Sinto minhas lágrimas descerem sobre meu rosto quente.
Vovó dizia que o melhor lugar para se chorar é em nossa própria cama, pois é lugar quente.
E eu me perguntava: Por que não conversar sobre tudo isso?
Por que? Se...
Eu só queria ter alguém que não fizesse minha parceira se sentir tão só nesta luta.
Mas eu não tive. E ela não teve, realmente ela não teve. Foram apenas lençóis falsos, lençóis manchados da fumaça que saía da lareira quente.
Eu me sentia bem, mas não o suficiente.
Você acorda um belo dia e percebe que aquilo não vai melhorar, não vai sair dali.
Logo então se acostuma com o dilema, mas sabendo que pode fazer diferente.
Então me perguntava quando pequeno: Por que respirar? Pra que continuar vivendo? E meu avô respondia: Yuri você ainda não viu nada sobre o que é a vida.

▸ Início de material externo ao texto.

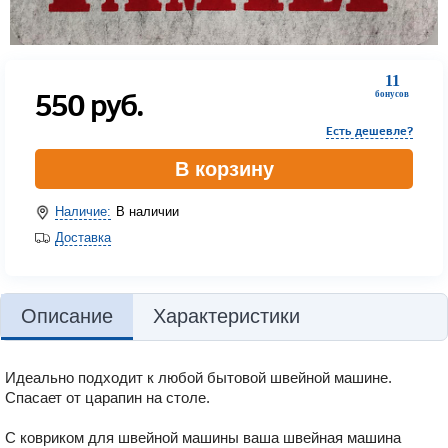
11
550
руб.
бонусов
Есть дешевле?
В корзину
Наличие:
В наличии
Доставка
Описание
Характеристики
Идеально подходит к любой бытовой швейной машине.
Спасает от царапин на столе.
С ковриком для швейной машины ваша швейная машина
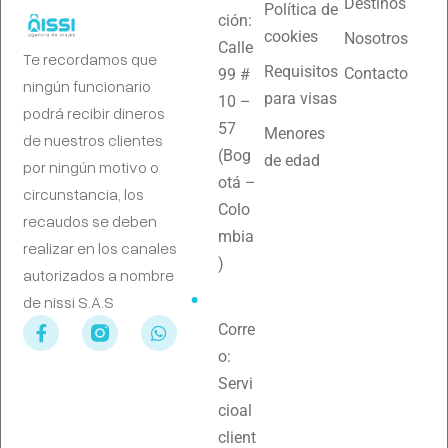
Destinos
Política de
ción:
cookies
Nosotros
Calle
Te recordamos que
Requisitos
Contacto
99 #
ningún funcionario
para visas
10 –
podrá recibir dineros
57
Menores
de nuestros clientes
(Bog
de edad
por ningún motivo o
otá –
circunstancia, los
Colo
recaudos se deben
mbia
realizar en los canales
)
autorizados a nombre
de nissi S.A.S
Corre
o:
Servi
cioal
client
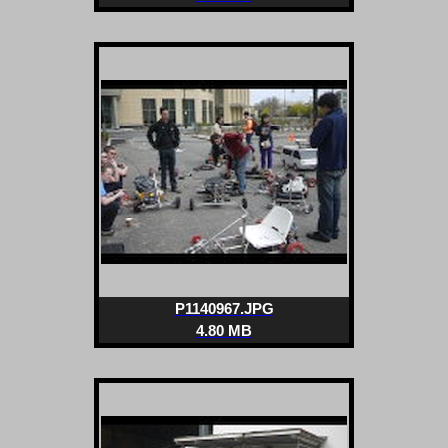
P1140967.JPG
4.80 MB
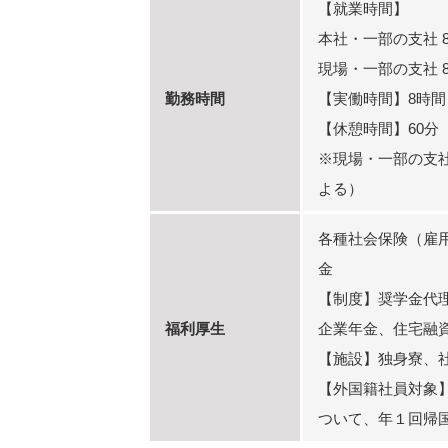
【就業時間】
本社・一部の支社 8:3
現場・一部の支社 8:0
勤務時間
【実働時間】8時間
【休憩時間】60分
※現場・一部の支
よる）
各種社会保険（雇
金
【制度】奨学金代
福利厚生
企業年金、住宅融
【施設】独身寮、
【外国籍社員対象
ついて、年１回帰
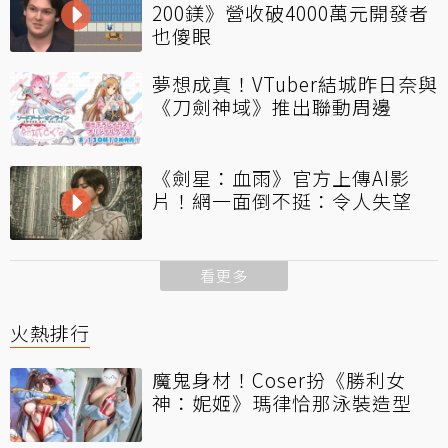
200鎂》營收破4000萬元開發者
也傻眼
夢想成真！VTuber結城昨日奈與
《刀劍神域》推出聯動周邊
《劍星：血雨》官方上傳AI影
片！網一面倒不挺：令人失望
看更多
火熱排行
魔鬼身材！Coser扮《勝利女
神：妮姬》瑪律恰那泳裝造型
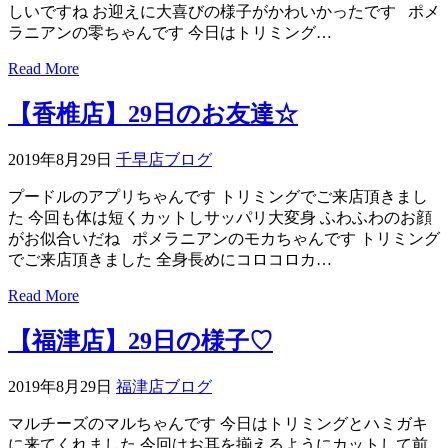
しいですね お迎えに大喜びの様子がかわいかったです ポメ
ト
ラニアンの零ちゃんです 今日はトリミング…
ホ
Read More
テ
【香椎店】29日のお友達☆
ル
2019年8月29日
千早店ブログ
プードルのアプリちゃんです トリミングでご来店頂きまし
た 今回も体は短くカットしサッパリ大変身 ふわふわのお顔
がお似合いだね ポメラニアンのモカちゃんです トリミング
でご来店頂きました 全身長めにコロコロカ…
Read More
【福津店】29日の様子♡
2019年8月29日
福津店ブログ
マルチーズのマルちゃんです 今日はトリミングとハミガキ
に来てくれました 今回はお耳を揃えるようにカットして前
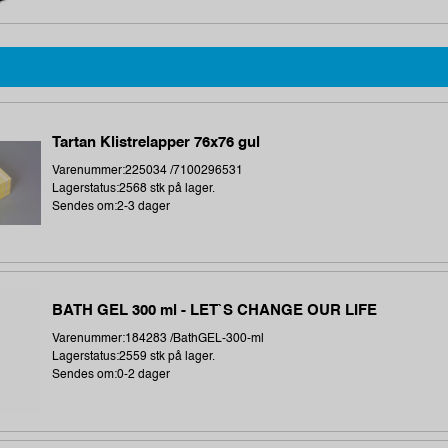
Tartan Klistrelapper 76x76 gul
Varenummer:225034 /7100296531
Lagerstatus:2568 stk på lager.
Sendes om:2-3 dager
BATH GEL 300 ml - LET`S CHANGE OUR LIFE
Varenummer:184283 /BathGEL-300-ml
Lagerstatus:2559 stk på lager.
Sendes om:0-2 dager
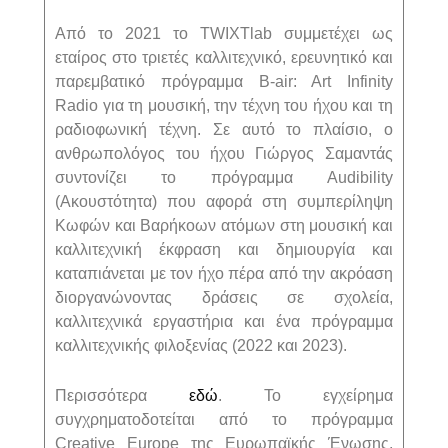
Από το 2021 το TWIXTlab συμμετέχει ως
εταίρος στο τριετές καλλιτεχνικό, ερευνητικό και
παρεμβατικό πρόγραμμα Β-air: Art Infinity
Radio για τη μουσική, την τέχνη του ήχου και τη
ραδιοφωνική τέχνη. Σε αυτό το πλαίσιο, ο
ανθρωπολόγος του ήχου Γιώργος Σαμαντάς
συντονίζει το πρόγραμμα Audibility
(Ακουστότητα) που αφορά στη συμπερίληψη
Κωφών και Βαρήκοων ατόμων στη μουσική και
καλλιτεχνική έκφραση και δημιουργία και
καταπιάνεται με τον ήχο πέρα από την ακρόαση
διοργανώνοντας δράσεις σε σχολεία,
καλλιτεχνικά εργαστήρια και ένα πρόγραμμα
καλλιτεχνικής φιλοξενίας (2022 και 2023).
Περισσότερα
εδώ
. Το εγχείρημα
συγχρηματοδοτείται από το πρόγραμμα
Creative Europe της Ευρωπαϊκής Ένωσης,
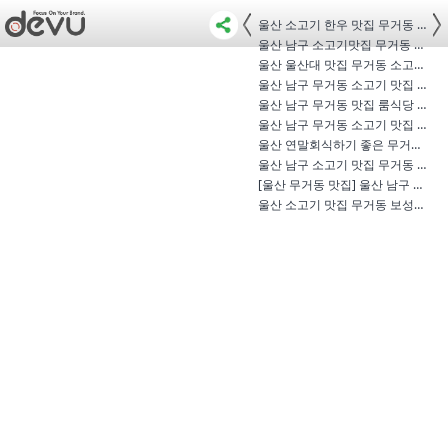
울산 소고기 한우 맛집 무거동 보성녹…
울산 남구 소고기맛집 무거동 보성녹…
울산 울산대 맛집 무거동 소고기 무거…
울산 남구 무거동 소고기 맛집 보성녹…
울산 남구 무거동 맛집 룸식당 보성녹…
울산 남구 무거동 소고기 맛집 숙성 …
울산 연말회식하기 좋은 무거동 소고…
울산 남구 소고기 맛집 무거동 보성녹…
[울산 무거동 맛집] 울산 남구 소고기 …
울산 소고기 맛집 무거동 보성녹돈 명…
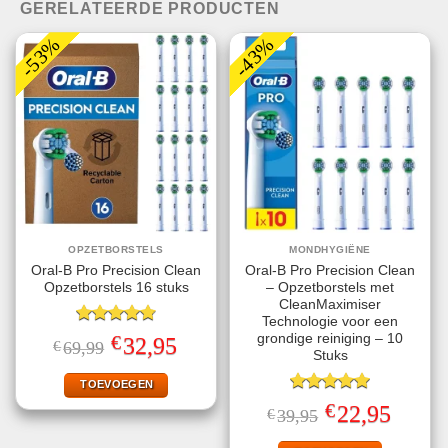
GERELATEERDE PRODUCTEN
-53%
-43%
OPZETBORSTELS
MONDHYGIËNE
Oral-B Pro Precision Clean
Oral-B Pro Precision Clean
Opzetborstels 16 stuks
– Opzetborstels met
CleanMaximiser
Technologie voor een
Gewaardeerd
€
grondige reiniging – 10
Oorspronkelijke
Huidige
32,95
€
69,99
4.78
uit 5
prijs
prijs
Stuks
was:
is:
€69,99.
€32,95.
TOEVOEGEN
Gewaardeerd
€
Oorspronkelijke
Huidige
22,95
€
39,95
5.00
uit 5
prijs
prijs
was:
is:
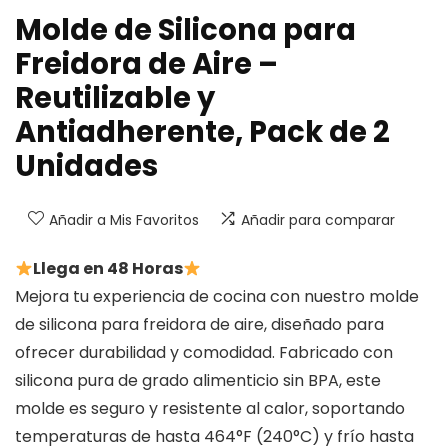
Molde de Silicona para
Freidora de Aire –
Reutilizable y
Antiadherente, Pack de 2
Unidades
Añadir a Mis Favoritos
Añadir para comparar
Llega en 48 Horas
Mejora tu experiencia de cocina con nuestro molde
de silicona para freidora de aire, diseñado para
ofrecer durabilidad y comodidad. Fabricado con
silicona pura de grado alimenticio sin BPA, este
molde es seguro y resistente al calor, soportando
temperaturas de hasta 464°F (240°C) y frío hasta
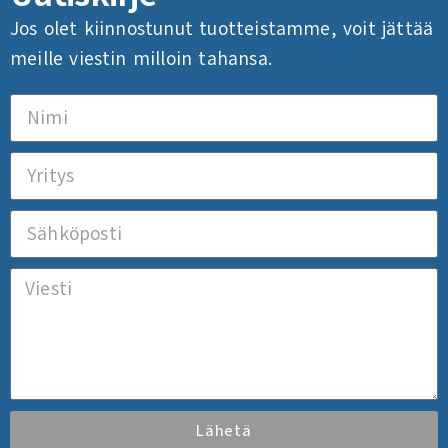
Jos olet kiinnostunut tuotteistamme, voit jättää
meille viestin milloin tahansa.
Lähetä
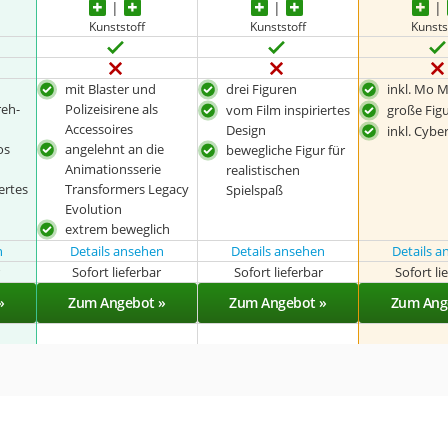
Kunststoff
Kunststoff
Kunsts
mit Blaster und
drei Figuren
inkl. Mo M
reh-
Polizeisirene als
vom Film inspiriertes
große Fig
Accessoires
Design
inkl. Cybe
os
angelehnt an die
bewegliche Figur für
Animationsserie
realistischen
ertes
Transformers Legacy
Spielspaß
Evolution
extrem beweglich
n
Details ansehen
Details ansehen
Details 
r
Sofort lieferbar
Sofort lieferbar
Sofort li
»
Zum Angebot »
Zum Angebot »
Zum Ang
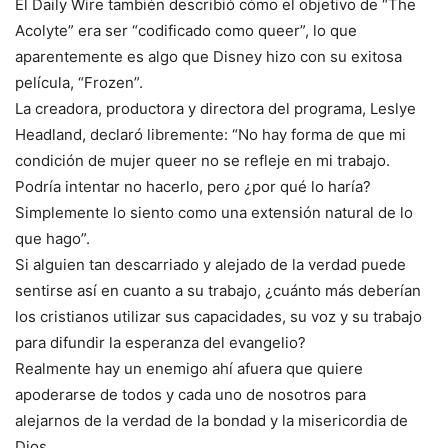
El Daily Wire también describió cómo el objetivo de “The
Acolyte” era ser “codificado como queer”, lo que
aparentemente es algo que Disney hizo con su exitosa
película, “Frozen”.
La creadora, productora y directora del programa, Leslye
Headland, declaró libremente: “No hay forma de que mi
condición de mujer queer no se refleje en mi trabajo.
Podría intentar no hacerlo, pero ¿por qué lo haría?
Simplemente lo siento como una extensión natural de lo
que hago”.
Si alguien tan descarriado y alejado de la verdad puede
sentirse así en cuanto a su trabajo, ¿cuánto más deberían
los cristianos utilizar sus capacidades, su voz y su trabajo
para difundir la esperanza del evangelio?
Realmente hay un enemigo ahí afuera que quiere
apoderarse de todos y cada uno de nosotros para
alejarnos de la verdad de la bondad y la misericordia de
Dios.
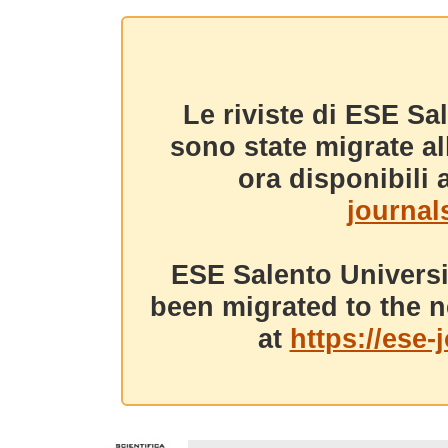
Le riviste di ESE Sa
sono state migrate a
ora disponibili a
journals
ESE Salento Universi
been migrated to the n
at
https://ese-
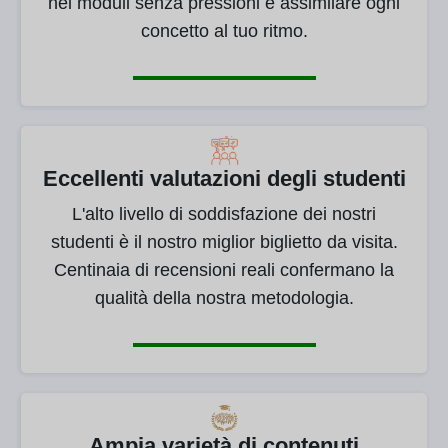
nei moduli senza pressioni e assimilare ogni
concetto al tuo ritmo.
Eccellenti valutazioni degli studenti
L'alto livello di soddisfazione dei nostri
studenti è il nostro miglior biglietto da visita.
Centinaia di recensioni reali confermano la
qualità della nostra metodologia.
Ampia varietà di contenuti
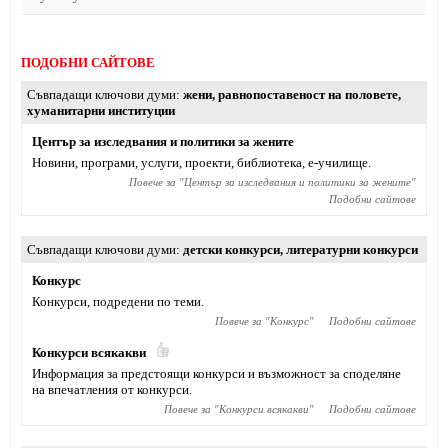
ПОДОБНИ САЙТОВЕ
Съвпадащи ключови думи
жени
,
равнопоставеност на половете
,
хуманитарни институции
Център за изследвания и политики за жените
Новини, програми, услуги, проекти, библиотека, е-училище.
Повече за "
Център за изследвания и политики за жените
"
Подобни сайтове
Съвпадащи ключови думи
детски конкурси
,
литературни конкурси
Конкурс
Конкурси, подредени по теми.
Повече за "
Конкурс
"
Подобни сайтове
Конкурси всякакви
Информация за предстоящи конкурси и възможност за споделяне
на впечатления от конкурси.
Повече за "
Конкурси всякакви
"
Подобни сайтове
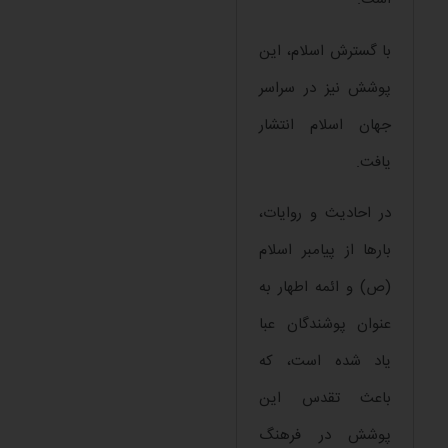
با گسترش اسلام، این
پوشش نیز در سراسر
جهان اسلام انتشار
یافت.
در احادیث و روایات،
بارها از پیامبر اسلام
(ص) و ائمه اطهار به
عنوان پوشندگان عبا
یاد شده است، که
باعث تقدس این
پوشش در فرهنگ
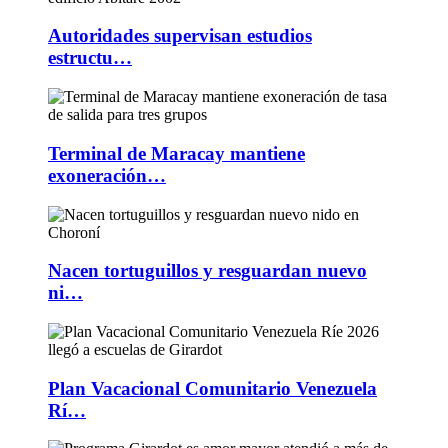
Autoridades supervisan estudios
estructu…
Terminal de Maracay mantiene
exoneración…
Nacen tortuguillos y resguardan nuevo
ni…
Plan Vacacional Comunitario Venezuela
Rí…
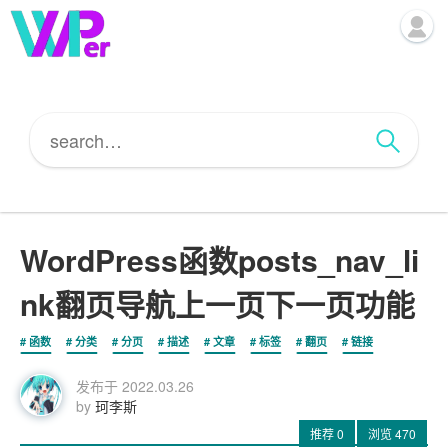
WordPress函数posts_nav_li
nk翻页导航上一页下一页功能
函数
分类
分页
描述
文章
标签
翻页
链接
发布于
2022.03.26
by
珂李斯
推荐
0
浏览
470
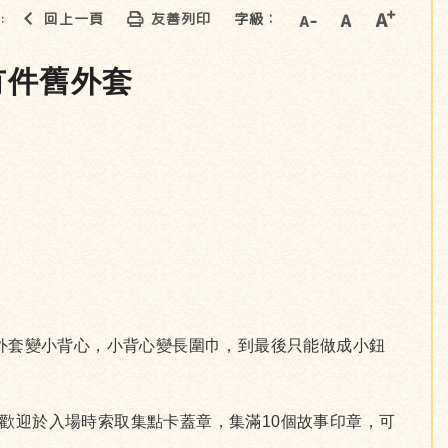
回上一頁
友善列印
字級：
::
有件舊外套
外套變小背心，小背心變長圍巾，到最後只能做成小鈕
。歡迎於入場時索取集點卡蓋章，集滿10個故事印章，可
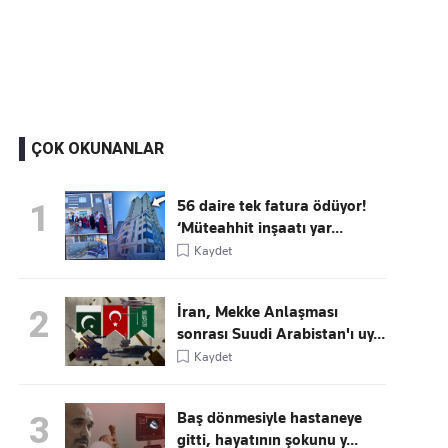
Kaçırmayın
Ücretsiz üye olun, gündemi şekillendiren gelişmeleri önce siz duyun
ÇOK OKUNANLAR
56 daire tek fatura ödüyor!
1
‘Müteahhit inşaatı yar...
Kaydet
İran, Mekke Anlaşması
2
sonrası Suudi Arabistan'ı uy...
Kaydet
Baş dönmesiyle hastaneye
3
gitti, hayatının şokunu y...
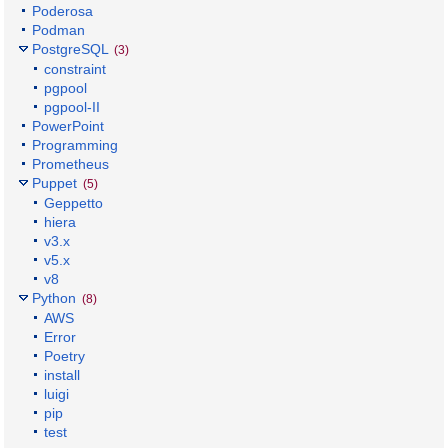
Poderosa
Podman
PostgreSQL
(3)
constraint
pgpool
pgpool-II
PowerPoint
Programming
Prometheus
Puppet
(5)
Geppetto
hiera
v3.x
v5.x
v8
Python
(8)
AWS
Error
Poetry
install
luigi
pip
test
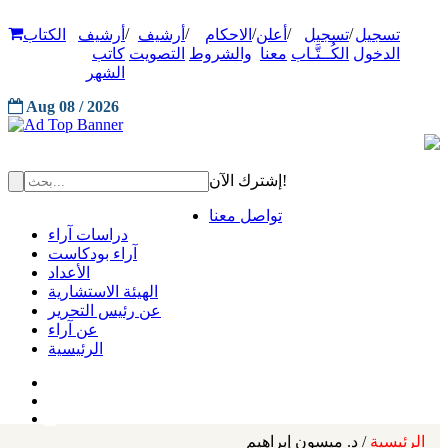
/
/
/
/
/
تسجيل
تسجيل
أعلن
الاحكام
أرشيف
أرشيف
الكتاب
الدخول
الكُــتَّـاب
معنا
والشروط
التصويت
كاتب
الشهر
Aug 08 / 2026
إشترك الآن!
تواصل معنا
دراسات آراء
آراء بودكاست
الأعداد
الهيئة الاستشارية
عن رئيس التحرير
عن آراء
الرئيسية
الرئيسية
/ د. ميسون إبراهيم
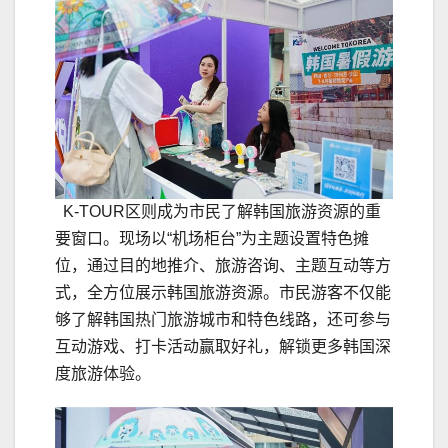
K-TOUR区则成为市民了解韩国旅游资源的重
要窗口。现场以“机场柜台”为主题设置特色摊
位，通过目的地推介、旅游咨询、主题互动等方
式，全方位展示韩国旅游资源。市民游客不仅能
够了解韩国热门旅游城市和特色线路，还可参与
互动游戏、打卡活动赢取好礼，解锁更多韩国深
度旅游体验。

Quando eu sentia meu mundo caindo eu ia no faro do seu cheiro porque lá eu podia encontrar abrigo, colo.
Mas sobre a parte que eu nunca tive, eu percebi que se não dependesse de mim, eu não teria algo bom para recordar, mas poderia fazer diferente.
Ele não sabe de nada, ele não sabe nada sobre mim.
Ele não sabe sobre meu potencial, sobre o que eu realmente posso ser: melhor! Não pior.
Eu não preciso de nada que ele tenha.
Eu tenho minhas próprias asas!

“Na vida o que importa é amar, e em troca amado ser”.

Meu coração bate graças a o amor que há.
Se eu chutasse isso por coisas banais, por que viver nesta terra?